# Wine Competition



## Tom (Aug 24, 2009)

Well the results are in from a local wine competition
My Wine Club took 45% (8) of the medals awarded (18)
Joeswine took Gold in his Viognier.
I took
Silver CA. Cabernet Sauvignon
Bronze Chilean Pinot Noir


----------



## Wade E (Aug 27, 2009)

Congrats on the victory Tom. I wish i had the dough to enter some wines this year but funds are very tight an work is running very scarce and kind of making me very nervous lately. The only wine money Im spending is on a bag of ugar here and there for fruit obtained for free with the exception of blood loss!


----------



## St Allie (Aug 27, 2009)

Congrats to you both!

so are you guys sending out taster bottles to all the members here..?


Allie


----------



## Tom (Aug 27, 2009)

I hear you. I am in the same position. $ tight.

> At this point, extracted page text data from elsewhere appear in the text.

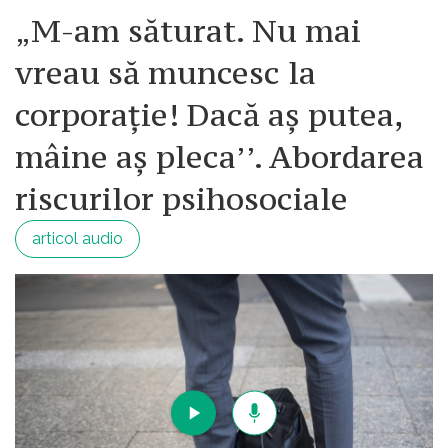
„M-am săturat. Nu mai
vreau să muncesc la
corporație! Dacă aș putea,
mâine aș pleca’’. Abordarea
riscurilor psihosociale
articol audio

BUT, I can get crazy prices on fruit so thats what I'm doing now.
BTW the competion was FREE! They also forgot a "fruit" catagory where I won another bronze for my Peach and another club member who got a 1st. So, we (club) won 11 of 21 medals. Not bad eh?


----------



## mmadmikes1 (Aug 28, 2009)

Nope not bad at all


----------